The Pugnacious Irishman has some thoughts on it.
Here’s the problem he ran into at church last week:
The message today was a message that contradicts the biblical witness, yet it is a message I hear frequently in the 21st century. I cannot see Jesus proclaiming the message that was proclaimed today.
[…]Our pastor’s main intention was to press home that our actions need to match our beliefs.
[…]Things started going off the rails, though, when a very obvious second message was proclaimed: the whole “actions-proclamation” dichotomy.
[…]Here’s why I say that: I thought I was just reading into the message, but that was put to rest when I heard the worship leader’s application: “go out and proclaim the gospel at all times. Use words if necessary.” He got it loud and clear. When we got to my car, my wife, who is not an apologetics freak like myself (she’s normal, thank God!), turned to me and said, “I know what his intentions were, but do you get the notion that he was saying that you don’t need to talk to others about Jesus?”
Go here to read Rich’s answer to the problem.
I will surprise no one by stating that it is impossible to preach the gospel without using words, which is why Jesus used them, and why we have people writing letters, preaching sermons and disputing in public throughout the New Testament. In fact, it is literally impossible for someone to be saved without hearing about the life, death and resurrection of Jesus. The propositional content about these events is required, not optional.
Basically, the message of Christianity is that we are all sinful, and in need of a Lord and Savior so that we can be rightly related to God again. Works are just epiphenomena that occur after you have already been saved, showing that you really are saved. The message of the feminized church, on the other hand, is “do nice things because it makes you feel good, and it makes other people feel good – and that’s what Christianity is about”. So, saying things that make non-Christians feel bad, or that imply that they should be studying to change their beliefs is intolerant or harassment or a hate-crime.

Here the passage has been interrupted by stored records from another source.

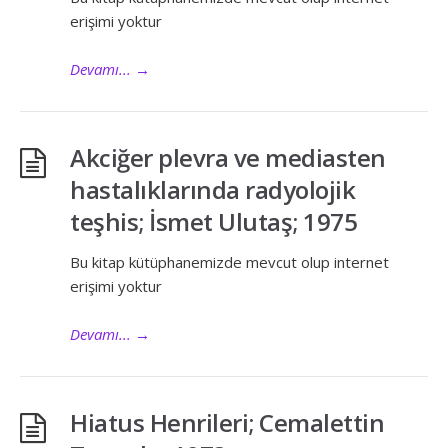
erişimi yoktur
Devamı...
→
Akciğer plevra ve mediasten
hastalıklarında radyolojik
teşhis; İsmet Ulutaş; 1975
Bu kitap kütüphanemizde mevcut olup internet
erişimi yoktur
Devamı...
→
Hiatus Henrileri; Cemalettin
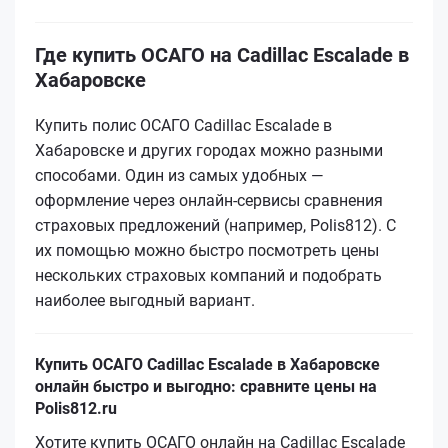
Где купить ОСАГО на Cadillac Escalade в
Хабаровске
Купить полис ОСАГО Cadillac Escalade в
Хабаровске и других городах можно разными
способами. Один из самых удобных —
оформление через онлайн-сервисы сравнения
страховых предложений (например, Polis812). С
их помощью можно быстро посмотреть цены
нескольких страховых компаний и подобрать
наиболее выгодный вариант.
Купить ОСАГО Cadillac Escalade в Хабаровске
онлайн быстро и выгодно: сравните цены на
Polis812.ru
Хотите купить ОСАГО онлайн на Cadillac Escalade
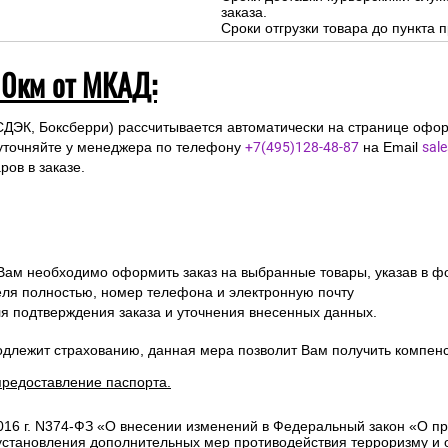
заказа.
Сроки отгрузки товара до пункта п
10км от МКАД:
СДЭК, Боксберри) рассчитывается автоматически на странице офор
уточняйте у менеджера по телефону
+7(495)128-48-87
на Email
sal
ов в заказе.
 Вам необходимо оформить заказ на выбранные товары, указав в ф
ля полностью, номер телефона и электронную почту
ля подтверждения заказа и уточнения внесенных данных.
одлежит страхованию, данная мера позволит Вам получить компен
предоставление паспорта.
2016 г. N374-ФЗ «О внесении изменений в Федеральный закон «О п
 установления дополнительных мер противодействия терроризму и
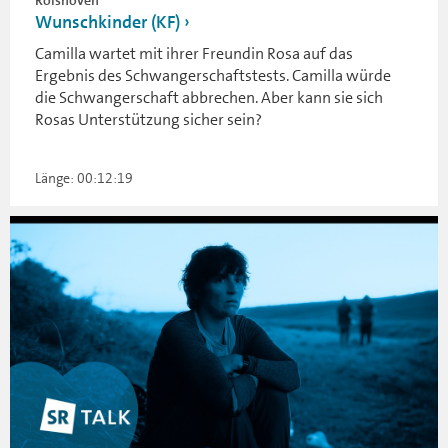
Wunschkinder (KF)
Camilla wartet mit ihrer Freundin Rosa auf das
Ergebnis des Schwangerschaftstests. Camilla würde
die Schwangerschaft abbrechen. Aber kann sie sich
Rosas Unterstützung sicher sein?
Länge: 00:12:19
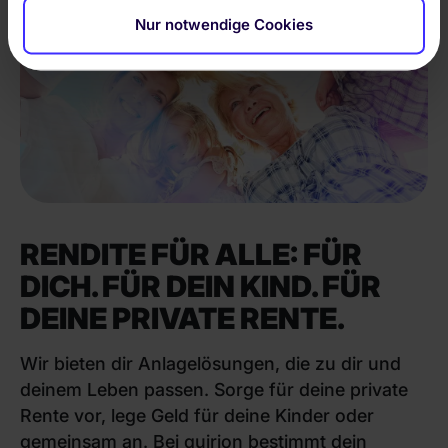
Nur notwendige Cookies
RENDITE FÜR ALLE:
FÜR
DICH. FÜR DEIN KIND. FÜR
DEINE PRIVATE RENTE.
Wir bieten dir Anlagelösungen, die zu dir und
deinem Leben passen. Sorge für deine private
Rente vor, lege Geld für deine Kinder oder
gemeinsam an. Bei quirion bestimmt dein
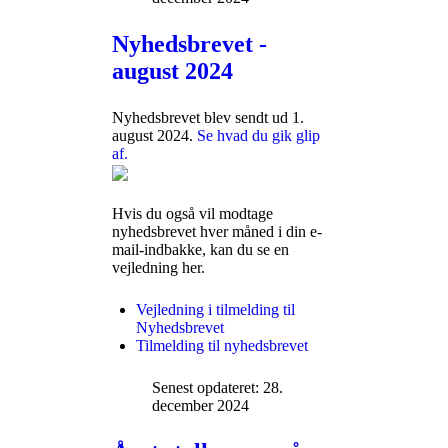
Nyhedsbrevet -
august 2024
Nyhedsbrevet blev sendt ud 1.
august 2024.
Se hvad du gik glip
af.
Hvis du også vil modtage
nyhedsbrevet hver måned i din e-
mail-indbakke, kan du se en
vejledning her.
Vejledning i tilmelding til
Nyhedsbrevet
Tilmelding til nyhedsbrevet
Senest opdateret: 28.
december 2024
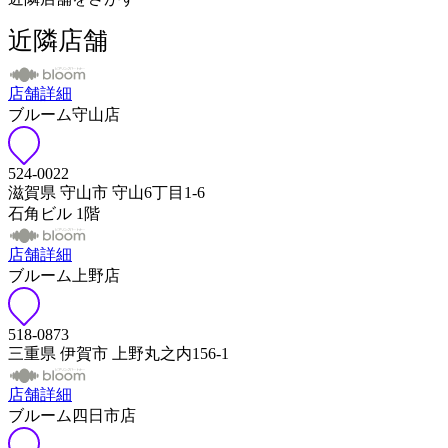
近隣店舗
店舗詳細
ブルーム守山店
524-0022
滋賀県 守山市 守山6丁目1-6
石角ビル 1階
店舗詳細
ブルーム上野店
518-0873
三重県 伊賀市 上野丸之内156-1
店舗詳細
ブルーム四日市店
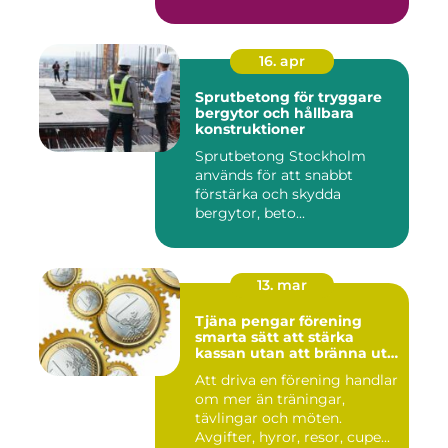
16. apr
Sprutbetong för tryggare
bergytor och hållbara
konstruktioner
Sprutbetong Stockholm
används för att snabbt
förstärka och skydda
bergytor, beto...
13. mar
Tjäna pengar förening
smarta sätt att stärka
kassan utan att bränna ut
ideella krafter
Att driva en förening handlar
om mer än träningar,
tävlingar och möten.
Avgifter, hyror, resor, cupe...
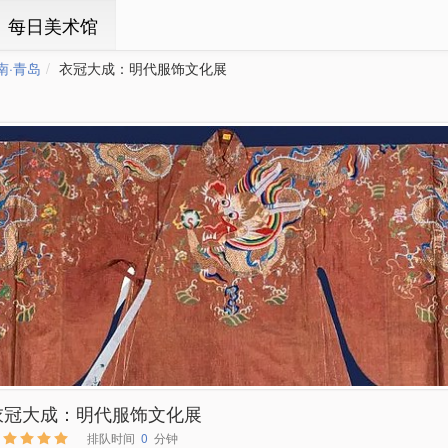
ㆍ每日美术馆
南·青岛
衣冠大成：明代服饰文化展
衣冠大成：明代服饰文化展
排队时间
0
分钟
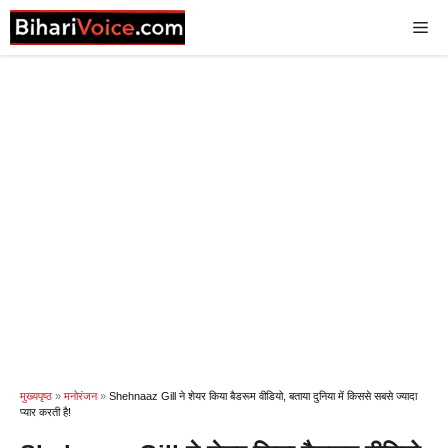
Skip
Me
to
content
मुख्यपृष्ठ
»
मनोरंजन
»
Shehnaaz Gill ने शेयर किया बैडरूम वीडियो, बताया दुनिया में किससे सबसे ज्यादा
प्यार करती है!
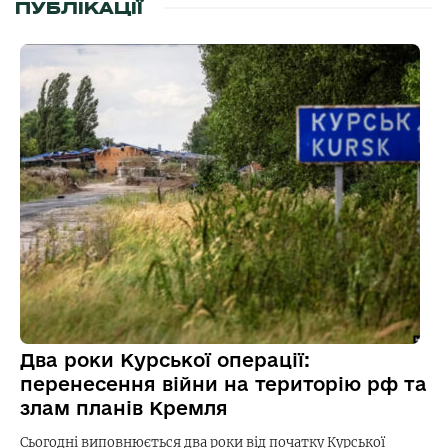
ПУБЛІКАЦІЇ
Два роки Курської операції:
перенесення війни на територію рф та
злам планів Кремля
Сьогодні виповнюється два роки від початку Курської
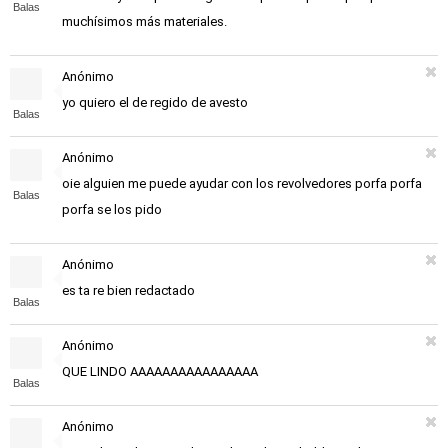
Balas
muchísimos más materiales.
Anónimo
yo quiero el de regido de avesto
Balas
Anónimo
oie alguien me puede ayudar con los revolvedores porfa porfa
Balas
porfa se los pido
Anónimo
es ta re bien redactado
Balas
Anónimo
QUE LINDO AAAAAAAAAAAAAAAA
Balas
Anónimo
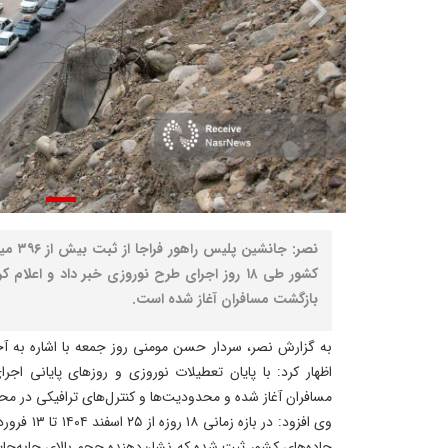
نصر: جا
کشور طی ۱۸ روز اجرای طرح نوروزی خبر داد و اعل
بازگشت مسافران آغاز شده است.
به گزارش نصر، سردار حسن مومنی روز جمعه با اشاره به 
اظهار کرد: با پایان تعطیلات نوروزی و روزهای پایانی ا
مسافران آغاز شده و محدودیت‌ها و کنترل‌های ترافیکی در مح
جاده‌های کشور ثبت شده که نشان‌دهنده حجم بالای جابه‌ج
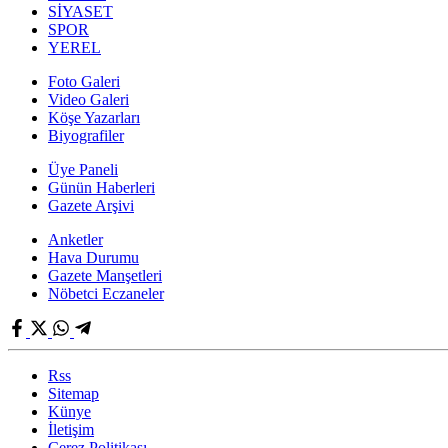
SİYASET
SPOR
YEREL
Foto Galeri
Video Galeri
Köşe Yazarları
Biyografiler
Üye Paneli
Günün Haberleri
Gazete Arşivi
Anketler
Hava Durumu
Gazete Manşetleri
Nöbetci Eczaneler
Rss
Sitemap
Künye
İletişim
Çerez Politikası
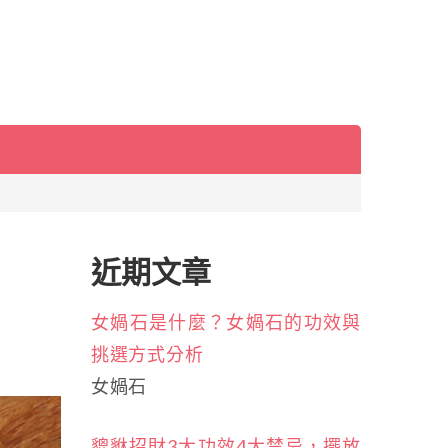
近期文章
女媧石是什麼？女媧石的功效與
挑選方式分析
女媧石
貔貅招財3大功效4大禁忌，擺放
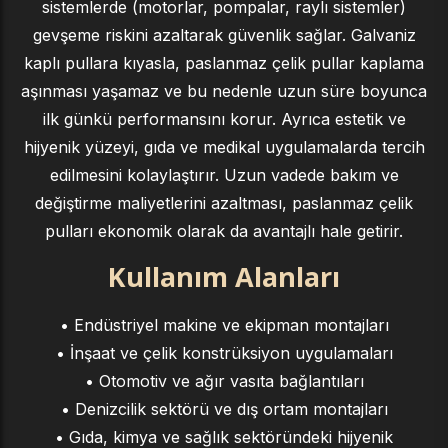
sistemlerde (motorlar, pompalar, raylı sistemler)
gevşeme riskini azaltarak güvenlik sağlar. Galvaniz
kaplı pullara kıyasla, paslanmaz çelik pullar kaplama
aşınması yaşamaz ve bu nedenle uzun süre boyunca
ilk günkü performansını korur. Ayrıca estetik ve
hijyenik yüzeyi, gıda ve medikal uygulamalarda tercih
edilmesini kolaylaştırır. Uzun vadede bakım ve
değiştirme maliyetlerini azaltması, paslanmaz çelik
pulları ekonomik olarak da avantajlı hale getirir.
Kullanım Alanları
• Endüstriyel makine ve ekipman montajları
• İnşaat ve çelik konstrüksiyon uygulamaları
• Otomotiv ve ağır vasıta bağlantıları
• Denizcilik sektörü ve dış ortam montajları
• Gıda, kimya ve sağlık sektöründeki hijyenik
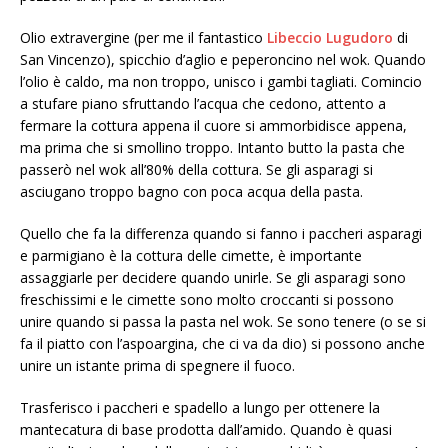
Olio extravergine (per me il fantastico
Libeccio
Lugudoro
di
San Vincenzo), spicchio d’aglio e peperoncino nel wok. Quando
l’olio è caldo, ma non troppo, unisco i gambi tagliati. Comincio
a stufare piano sfruttando l’acqua che cedono, attento a
fermare la cottura appena il cuore si ammorbidisce appena,
ma prima che si smollino troppo. Intanto butto la pasta che
passerò nel wok all’80% della cottura. Se gli asparagi si
asciugano troppo bagno con poca acqua della pasta.
Quello che fa la differenza quando si fanno i paccheri asparagi
e parmigiano è la cottura delle cimette, è importante
assaggiarle per decidere quando unirle. Se gli asparagi sono
freschissimi e le cimette sono molto croccanti si possono
unire quando si passa la pasta nel wok. Se sono tenere (o se si
fa il piatto con l’aspoargina, che ci va da dio) si possono anche
unire un istante prima di spegnere il fuoco.
Trasferisco i paccheri e spadello a lungo per ottenere la
mantecatura di base prodotta dall’amido. Quando è quasi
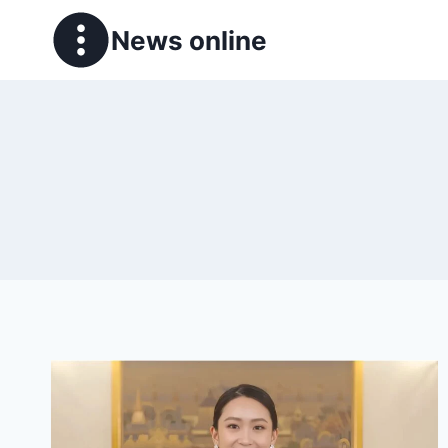
News online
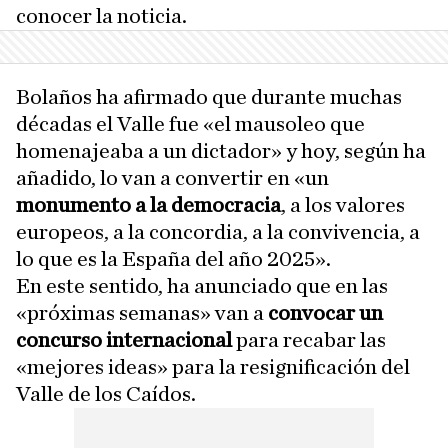
conocer la noticia.
Bolaños ha afirmado que durante muchas
décadas el Valle fue «el mausoleo que
homenajeaba a un dictador» y hoy, según ha
añadido, lo van a convertir en «un
monumento a la democracia
, a los valores
europeos, a la concordia, a la convivencia, a
lo que es la España del año 2025».
En este sentido, ha anunciado que en las
«próximas semanas» van a
convocar un
concurso internacional
para recabar las
«mejores ideas» para la resignificación del
Valle de los Caídos.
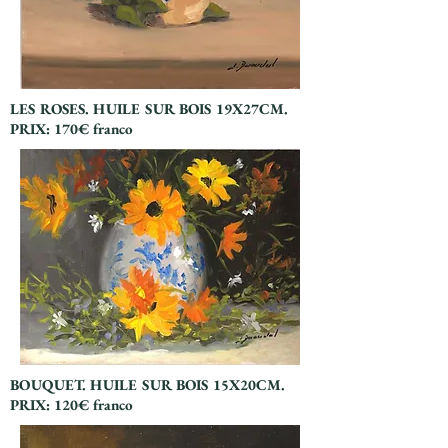
LES ROSES. HUILE SUR BOIS 19X27CM.
PRIX: 170€ franco
BOUQUET. HUILE SUR BOIS 15X20CM.
PRIX: 120€ franco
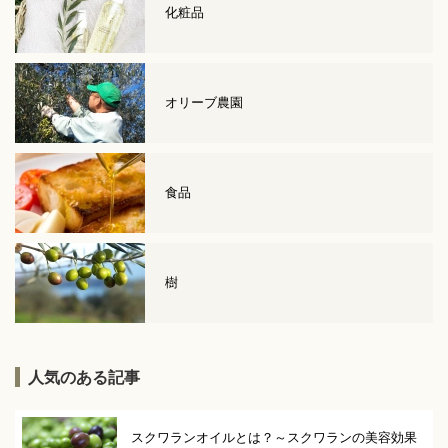
化粧品
オリーブ農園
食品
樹
人気のある記事
スクワランオイルとは？～スクワランの美容効果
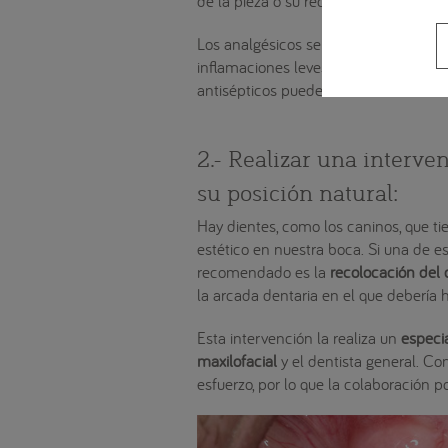
de la pieza o su recolocación.
Los analgésicos se pueden tomar si e
inflamaciones leves. Los enjuagues bu
antisépticos pueden aliviar estos sín
2.- Realizar una interve
su posición natural:
Hay dientes, como los caninos, que t
estético en nuestra boca. Si una de e
recomendado es la
recolocación del 
la arcada dentaria en el que debería 
Esta intervención la realiza un
especia
maxilofacial
y el dentista general. Co
esfuerzo, por lo que la colaboración 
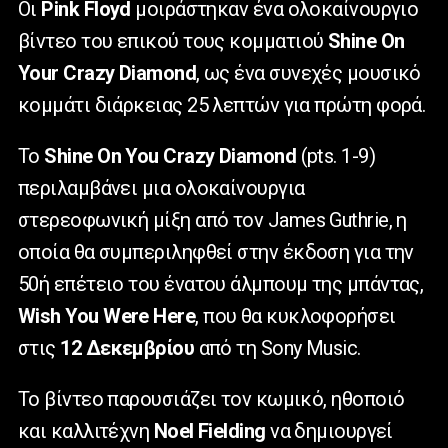
Οι
Pink
Floyd
μοιράστηκαν ένα ολοκαίνουργιο
βίντεο του επικού τους κομματιού
Shine
On
Your
Crazy
Diamond
, ως ένα συνεχές μουσικό
κομμάτι διάρκειας 25 λεπτών για πρώτη φορά.
Το
Shine
On
You
Crazy
Diamond
(
pts
. 1-9)
περιλαμβάνει μια ολοκαίνουργια
στερεοφωνική μίξη από τον
James
Guthrie
, η
οποία θα συμπεριληφθεί στην έκδοση για την
50ή επέτειο του ένατου άλμπουμ της μπάντας,
Wish
You
Were
Here
, που θα κυκλοφορήσει
στις
12 Δεκεμβρίου
από τη
Sony
Music
.
Το βίντεο παρουσιάζει τον κωμικό, ηθοποιό
και καλλιτέχνη
Noel
Fielding
να δημιουργεί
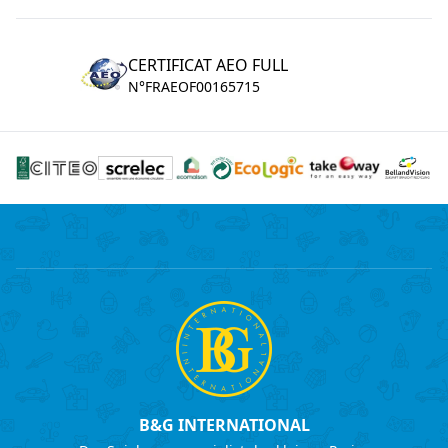
CERTIFICAT AEO FULL
N°FRAEOF00165715
B&G INTERNATIONAL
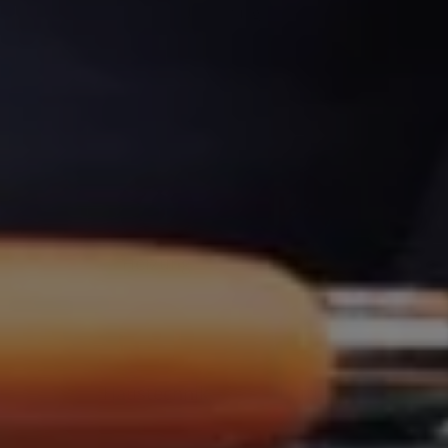
Umsetzung.
Heizung
Bad
Haustechnik
Lüftung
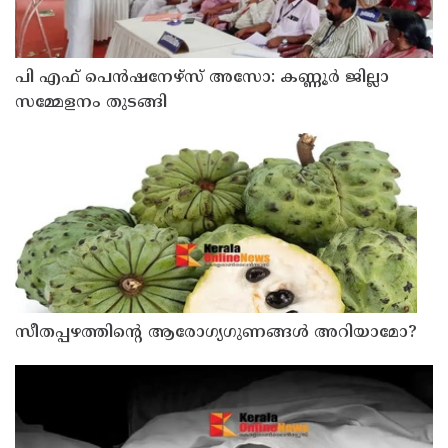
പി എഫ് പെൻഷനേഴ്സ് അസോ: കണ്ണൂർ ജില്ലാ
സമ്മേളനം തുടങ്ങി
സീതപ്പഴത്തിന്റെ ആരോഗ്യഗുണങ്ങൾ അറിയാമോ?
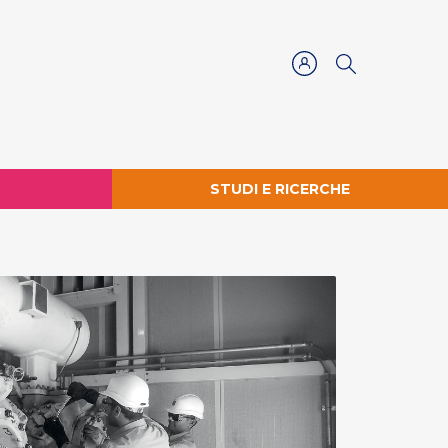
STUDI E RICERCHE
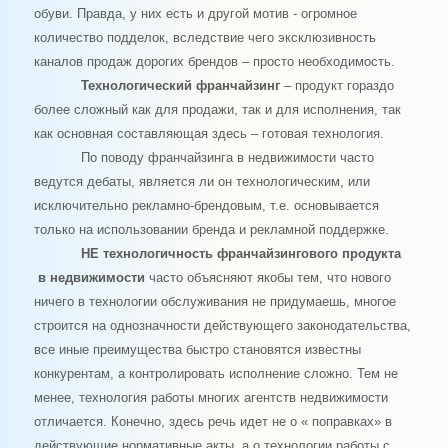
обуви. Правда, у них есть и другой мотив - огромное
количество подделок, вследствие чего эксклюзивность
каналов продаж дорогих брендов – просто необходимость.
Технологический франчайзинг
– продукт гораздо
более сложный как для продажи, так и для исполнения, так
как основная составляющая здесь – готовая технология.
По поводу франчайзинга в недвижимости часто
ведутся дебаты, является ли он технологическим, или
исключительно рекламно-брендовым, т.е. основывается
только на использовании бренда и рекламной поддержке.
НЕ технологичность франчайзингового продукта
в недвижимости
часто объясняют якобы тем, что нового
ничего в технологии обслуживания не придумаешь, многое
строится на однозначности действующего законодательства,
все иные преимущества быстро становятся известны
конкурентам, а контролировать исполнение сложно. Тем не
менее, технология работы многих агентств недвижимости
отличается. Конечно, здесь речь идет не о « поправках» в
действующие нормативные акты, а о технологии работы с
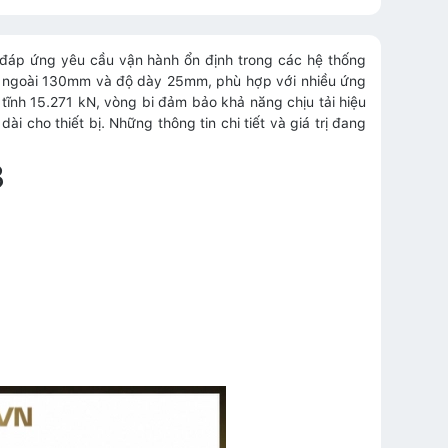
 đáp ứng yêu cầu vận hành ổn định trong các hệ thống
 ngoài 130mm và độ dày 25mm, phù hợp với nhiều ứng
 tĩnh 15.271 kN, vòng bi đảm bảo khả năng chịu tải hiệu
i cho thiết bị. Những thông tin chi tiết và giá trị đang
3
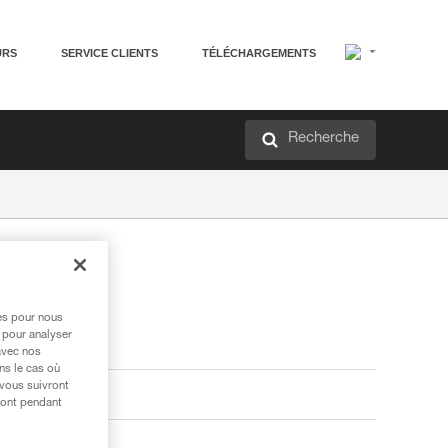
URS
SERVICE CLIENTS
TÉLÉCHARGEMENTS
Recherche
res pour nous
 pour analyser
avec nos
ns le cas où
 vous suivront
ront pendant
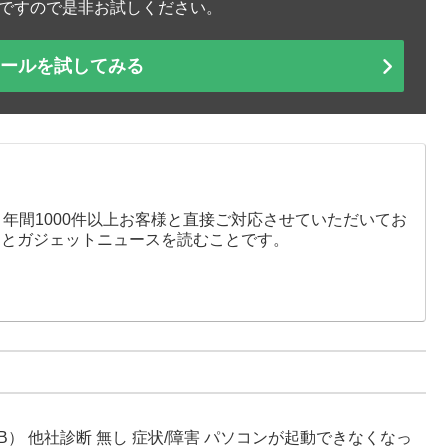
ですので是非お試しください。
ツールを試してみる
、年間1000件以上お客様と直接ご対応させていただいてお
りとガジェットニュースを読むことです。
-R（2.0TB） 他社診断 無し 症状/障害 パソコンが起動できなくなっ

Well, I haven’t been snarky, since, oh… yesterday. So let me tell you exactly why people in the feminized church emphasize actions instead of words, by referring to some of my favorite posts from way back when the blog started. That way, all you new readers can read stuff from back when I actually wrote really good posts on Christian apologetics, instead of really bad posts on politics.
Here are some of my thoughts on why people in church want to do nice things instead of telling others the good news and defending it against attacks. (If you only have time to read one of them read this one)
- People in church today think that the Bible teaches that faith is not grounded on rational arguments and evidence.
- People in church think all religions are the same – they all have the same goal and none is really exclusively true.
- People in church think that any religion is valid if it makes people do nice things and feel happy feelings.
- People in church think that religions are just personal preferences and cannot be tested to see if they are true.
- People in church don’t really believe that it is a sin not to know God’s existence and character, so they don’t even try.
- People in church don’t really believe in Hell, so there is no reason to be urgent about telling others about Christ.
- People in church believe that the purpose of Christianity is to make them act nicely and have happy feelings.
- People in church don’t believe that God feels bad when his reputation is maligned in public by non-Christians.
- People in church struggle to work Christianity into conversations in the places they live and work.